Actualizado el 16/03/2020 a las 13:34

Es un engaño mayúsculo a los jóvenes que se les anime a esforzarse durante más de seis años para conseguir un título de medicina que no les permitirá ejercer una función social básica, generando solo la mitad de plazas cada año, sin otra vía posible para ejercer la profesión que emigrar. Nos obligan a competir cruelmente en una franja de micromilésimas. La junta evaluadora del MIR no es neutral: contra todo derecho y lógica permite el mal hacer de funcionarios del equipo. Una holgazanería funcionarial me niega el derecho de incorporar la nota real del expediente académico -8,14-, dejando, por omisión, un 5. El defecto no está en el expediente, aunque está oficialmente documentado y, con todo, se niegan a enmendar su error.
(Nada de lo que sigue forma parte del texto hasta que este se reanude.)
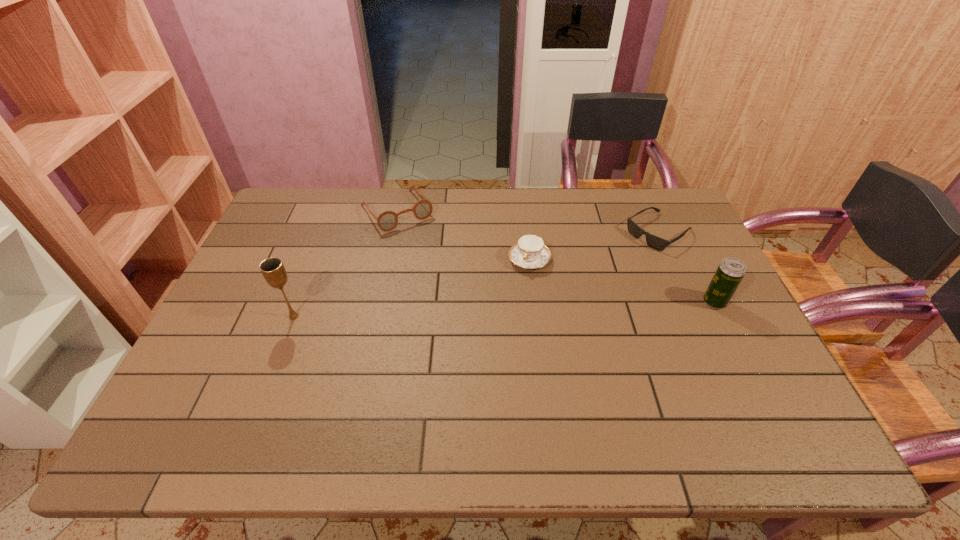
Locate an element on the screen. Image resolution: width=960 pixels, height=540 pixels. chalice is located at coordinates (273, 270).

Identify the location of the tallest object. This screenshot has width=960, height=540. (273, 270).

Identify the location of beer can. (730, 272).

You are a GUI agent. You are given a task and a screenshot of the screen. Output one action in this format:
    pyautogui.click(x=<x>, y=<y>)
    Task: Click on the teacup
    
    Given the screenshot: What is the action you would take?
    pyautogui.click(x=529, y=252)

I want to click on spectacles, so click(388, 220).

The image size is (960, 540). I want to click on the shortest object, so click(x=652, y=241).

This screenshot has width=960, height=540. I want to click on free space located 0.380m on the back of the chalice, so (330, 222).

Image resolution: width=960 pixels, height=540 pixels. I want to click on free space located on the left of the beer can, so click(635, 302).

Locate an element on the screen. This screenshot has width=960, height=540. vacant space located 0.150m on the side with the handle of the third object from right to left is located at coordinates (505, 309).

Image resolution: width=960 pixels, height=540 pixels. Identify the location of free point located on the side with the handle of the third object from right to left. (502, 314).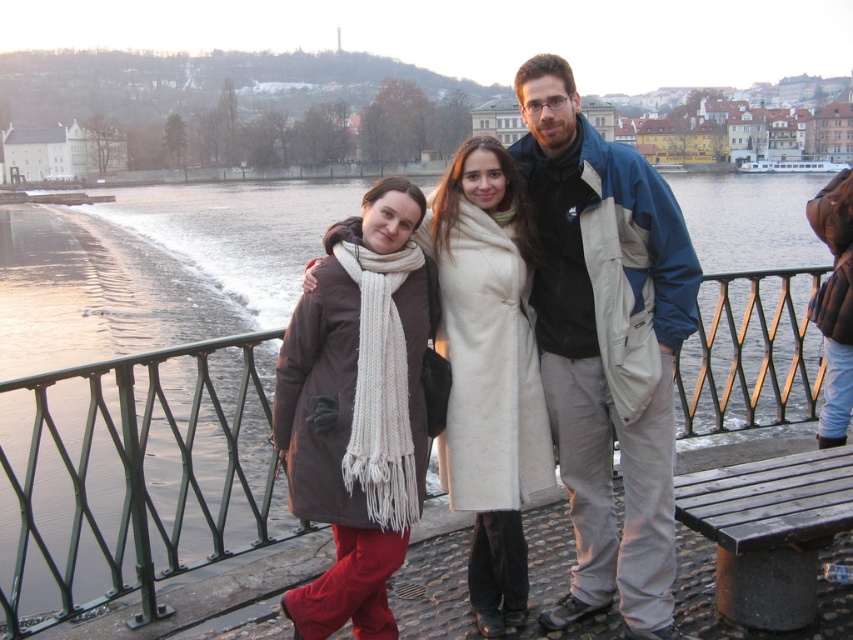
Can you confirm if white knitted scarf at center is positioned to the left of white woolen coat at center?

Yes, white knitted scarf at center is to the left of white woolen coat at center.

Consider the image. Can you confirm if white knitted scarf at center is positioned below white woolen coat at center?

Yes.

Is point (392, 291) positioned after point (492, 145)?

No, it is not.

Identify the location of white knitted scarf at center. (358, 408).

Who is more forward, (x=68, y=493) or (x=544, y=90)?

Point (x=544, y=90)

Which is above, green metal railing at center or matte white coat at center?

matte white coat at center is higher up.

Between point (265, 332) and point (618, 225), which one is positioned behind?

Positioned behind is point (265, 332).

Find the location of a particular element. This screenshot has width=853, height=640. green metal railing at center is located at coordinates (132, 476).

Which of these two, white woolen coat at center or wooden bench at lower right, stands shorter?

wooden bench at lower right is shorter.

Identify the location of white woolen coat at center. This screenshot has width=853, height=640. (489, 372).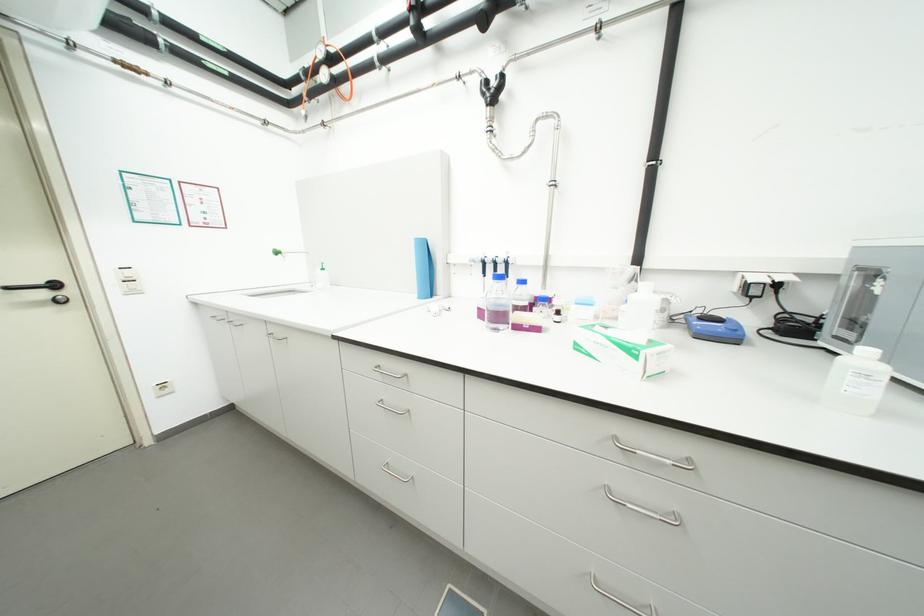
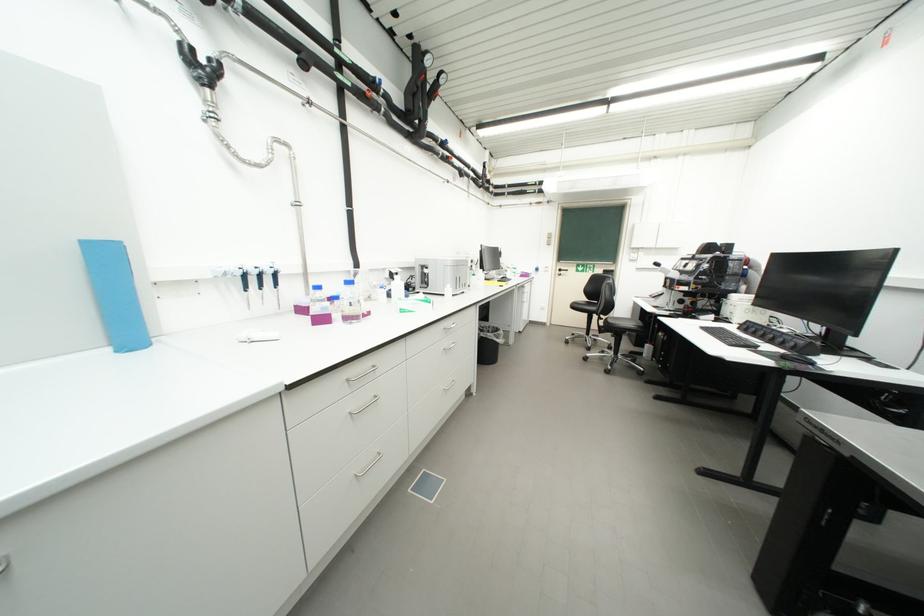
Locate, in the second image, the point that corresponds to the point at 744,288 in the first image.

(395, 277)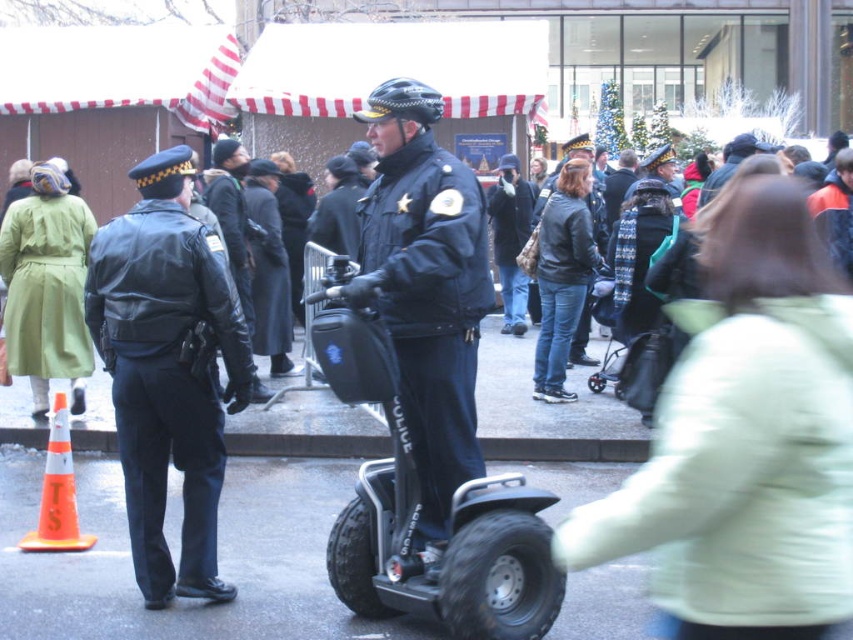
Can you confirm if black leather jacket at left is bigger than dark blue leather jacket at center?

Actually, black leather jacket at left might be smaller than dark blue leather jacket at center.

Is point (167, 332) closer to viewer compared to point (450, 163)?

No, (167, 332) is further to viewer.

This screenshot has height=640, width=853. I want to click on black leather jacket at left, so click(x=167, y=371).

Between dark blue leather jacket at center and orange reflective traffic cone at lower left, which one is positioned lower?

orange reflective traffic cone at lower left is below.

Looking at this image, does dark blue leather jacket at center appear on the left side of orange reflective traffic cone at lower left?

No, dark blue leather jacket at center is not to the left of orange reflective traffic cone at lower left.

Measure the distance between dark blue leather jacket at center and camera.

A distance of 3.85 meters exists between dark blue leather jacket at center and camera.

Where is `dark blue leather jacket at center`? The image size is (853, 640). dark blue leather jacket at center is located at coordinates (425, 289).

The width and height of the screenshot is (853, 640). What do you see at coordinates (167, 371) in the screenshot?
I see `black leather jacket at left` at bounding box center [167, 371].

Who is taller, black leather jacket at left or orange reflective traffic cone at lower left?

black leather jacket at left is taller.

This screenshot has width=853, height=640. What do you see at coordinates (167, 371) in the screenshot?
I see `black leather jacket at left` at bounding box center [167, 371].

The width and height of the screenshot is (853, 640). What are the coordinates of `black leather jacket at left` in the screenshot? It's located at (167, 371).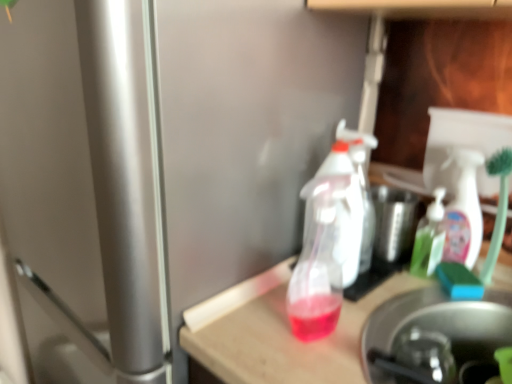
Image resolution: width=512 pixels, height=384 pixels. In order to click on free space that is in between translucent plastic spray bottle at center, which appears as the 2th bottle when viewed from the right, and green translucent soap dispenser at center, the first bottle positioned from the right in this screenshot , I will do `click(377, 296)`.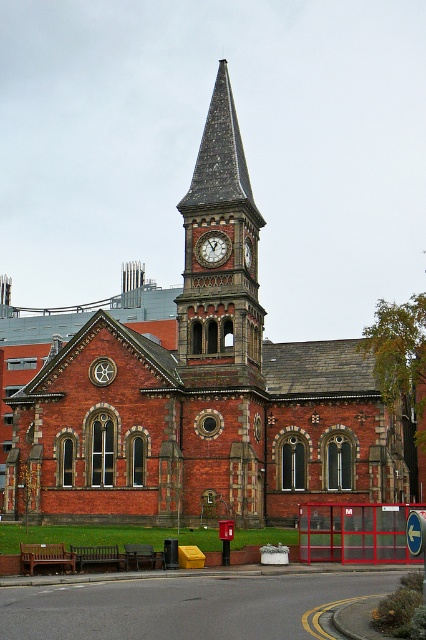
Question: From the image, what is the correct spatial relationship of red brick church at center in relation to matte red clock at center?

Choices:
 (A) above
 (B) below

Answer: (A)

Question: Which of the following is the closest to the observer?

Choices:
 (A) pyautogui.click(x=204, y=241)
 (B) pyautogui.click(x=147, y=371)

Answer: (B)

Question: Can you confirm if red brick church at center is positioned above matte brown clock at center?

Choices:
 (A) no
 (B) yes

Answer: (B)

Question: Estimate the real-world distances between objects in this image. Which object is farther from the dark brown stone clock tower at center?

Choices:
 (A) red brick church at center
 (B) matte red clock at center
 (C) matte brown clock at center

Answer: (A)

Question: Considering the relative positions of matte red clock at center and matte brown clock at center in the image provided, where is matte red clock at center located with respect to matte brown clock at center?

Choices:
 (A) below
 (B) above

Answer: (B)

Question: Which point is closer to the camera taking this photo?

Choices:
 (A) (204, 244)
 (B) (204, 182)

Answer: (A)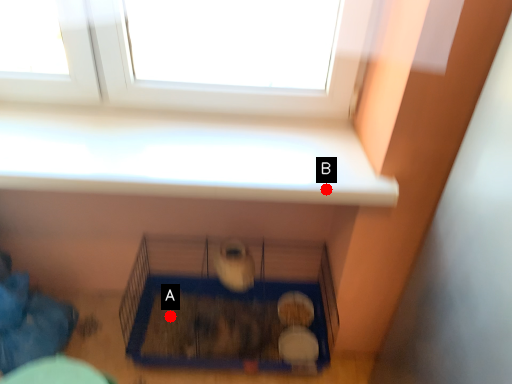
Question: Two points are circled on the image, labeled by A and B beside each circle. Which point is closer to the camera taking this photo?

Choices:
 (A) A is closer
 (B) B is closer

Answer: (B)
A poquísimos días de la publicación de resultados definitivos del examen MIR, con toda la documentación en regla depositada desde 2018 en las bases de datos del Ministerio de Sanidad, enviada, reenviada, re reenviada en tiempo y forma, quienes atienden continúan en su obstinación sin mover un dedo. Ni mucho menos soy la única: a algunos se lo han arreglado; a mí y a otros, todavía no. Por eso me he atrevido a entrar la instancia a través de su publicación. A la hora del café, quizá llegará, por fin, a quien corresponda.